International students enrich our communities and are critical to Canada’s social, cultural, and economic fabric. In recent years, the integrity of the international student system has been threatened. Some institutions have significantly increased their intakes to drive revenues, and more students have been arriving in Canada without the proper supports they need to succeed.
Rapid increases in the number of international students arriving in Canada also puts pressure on housing health care, and other services. As we work to better protect international students from bad actors and support sustainable population growth in Canada, we’re moving forward with measures to stabilize the number of international students in Canada.
This includes a two-year intake cap on international student permit applications to stabilize new growth. For 2024, this cap is expected to result in approximately 360,000 approved study permits, a decrease of 35% from 2023.
Immigration, Refugees and Citizenship Canada (IRCC) will allocate a portion of the cap to each province and territory, who will then distribute the allocation among their designated learning institutions. Every study permit application submitted to IRCC will also require an attestation letter from a province or territory.
During this two-year cap, the Government of Canada will continue to work with provinces and territories, designated learning institutions, and national education stakeholders on developing a sustainable path forward for international students, including:
- finalizing a recognized institution framework.
- determining long-term sustainable levels of international students.
- ensuring post-secondary institutions can provide adequate levels of student housing.
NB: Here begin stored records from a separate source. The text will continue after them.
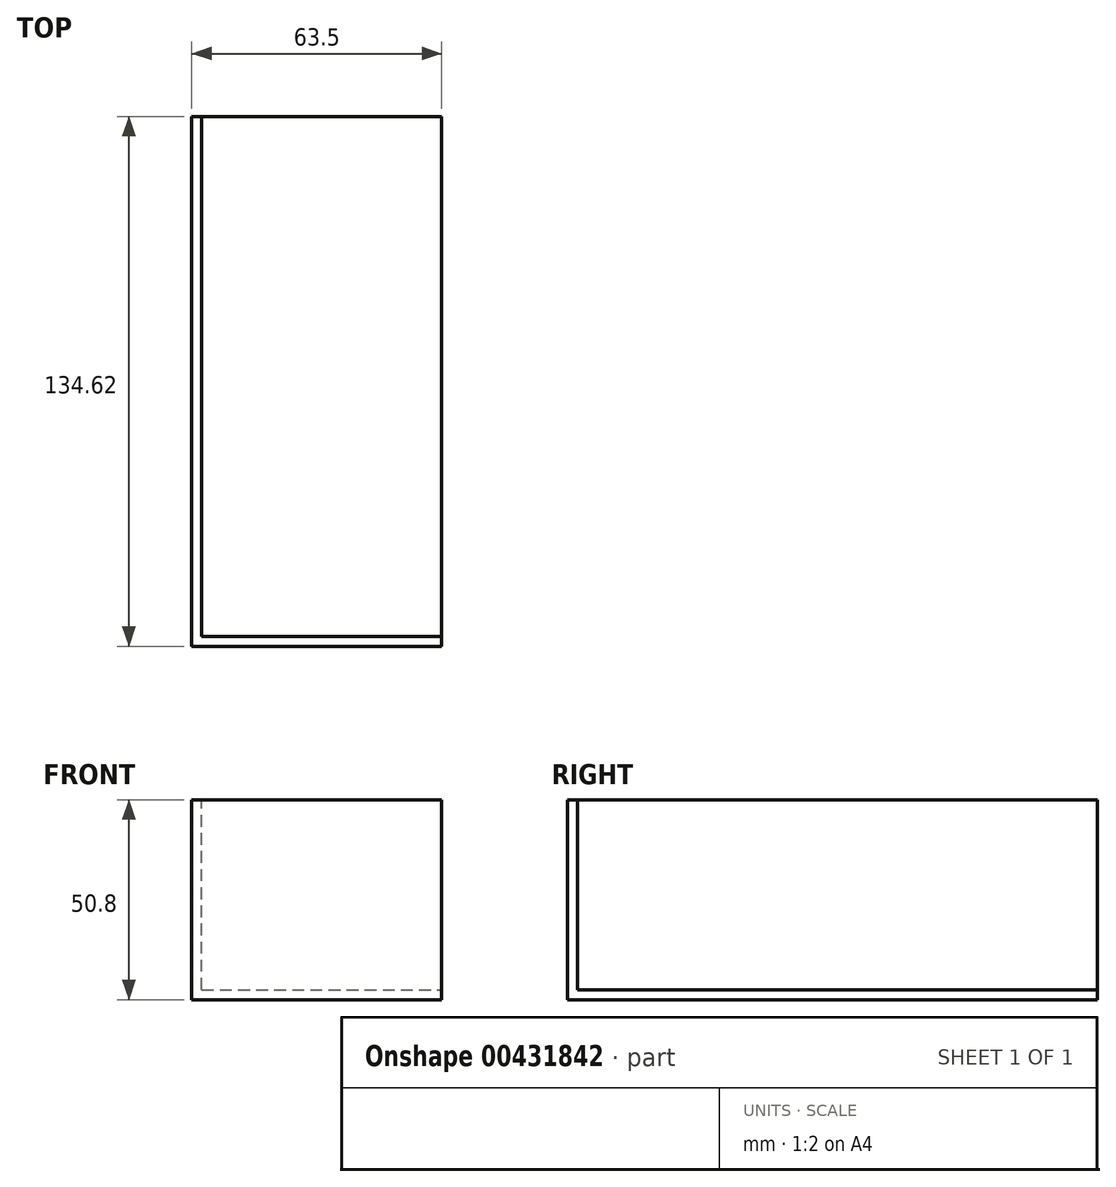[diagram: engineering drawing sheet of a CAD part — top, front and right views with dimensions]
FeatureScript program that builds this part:
annotation { "Feature Type Name" : "Feature", "Feature Type Description" : "" }
export const myFeature = defineFeature(function(context is Context, id is Id, definition is map)
    precondition{}
    {
        {
            var Q0;
            Q0=qCreatedBy(makeId("Front.planeOp"),FACE);
            var sketch = newSketch(context, id + "F0", { "sketchPlane" : qUnion([Q0])});
            skLineSegment(sketch, "E0.bottom", {"start": v(-31.75, -25.4) * mm, "end": v(31.75, -25.4) * mm});
            skLineSegment(sketch, "E0.top", {"start": v(-31.75, 25.4) * mm, "end": v(31.75, 25.4) * mm});
            skLineSegment(sketch, "E0.left", {"start": v(-31.75, -25.4) * mm, "end": v(-31.75, 25.4) * mm});
            skLineSegment(sketch, "E0.right", {"start": v(31.75, -25.4) * mm, "end": v(31.75, 25.4) * mm});
            skPoint(sketch, "E0.middle", {"position": v(0, 0) * mm});
            skSolve(sketch);
        }
        {
            var Q0;
            Q0=makeQuery(id+"F0.imprint","IMPRINT",FACE,{"disambiguationData":[TD([[makeQuery(id+"F0.imprint","IMPRINT",EDGE,{"derivedFrom":sQuery(id+"F0.wireOp",EDGE,"E0.bottom")}),1.0]])]});
            extrude(context, id + "F1", {"entities" : qUnion([Q0]), "depth" : 134.62 * mm});
        }
        {
            var Q0;
            Q0=makeQuery(id+"F1.opExtrude","SWEPT_FACE",FACE,{"disambiguationData":[OSD([sQuery(id+"F0.wireOp",EDGE,"E0.top")])]});
            var Q1;
            Q1=makeQuery(id+"F1.opExtrude","SWEPT_FACE",FACE,{"disambiguationData":[OSD([sQuery(id+"F0.wireOp",EDGE,"E0.right")])]});
            var Q2;
            Q2=makeQuery(id+"F1.opExtrude","CAP_FACE",FACE,{"disambiguationData":[OSD([sQuery(id+"F0.wireOp",EDGE,"E0.bottom"),sQuery(id+"F0.wireOp",EDGE,"E0.top"),sQuery(id+"F0.wireOp",EDGE,"E0.left"),sQuery(id+"F0.wireOp",EDGE,"E0.right")])],"isStart":true});
            shell(context, id + "F2", {"entities" : qUnion([Q0, Q1, Q2]), "thickness" : 2.54 * mm});
        }
    });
Those pursuing master’s and doctoral degrees, and elementary and secondary education are not included in the cap. Current study permit holders will not be affected.
Additionally, we’re changing the eligibility criteria for the Post-Graduation Work Permit Program (PGWP):
- Starting September 1, 2024, international students who begin a study program that is part of a curriculum licensing arrangement will no longer be eligible for a postgraduation work permit upon graduation.
- Graduates of master’s and other short graduate-level programs will soon be eligible to apply for a 3-year work permit.
These measures complement other recently announced reforms to the International Student Program. Taken together, they aim to ensure genuine students receive the support they require and have the resources they need for an enriching study experience in Canada, while at the same time, alleviating pressures on housing, health care, and other services.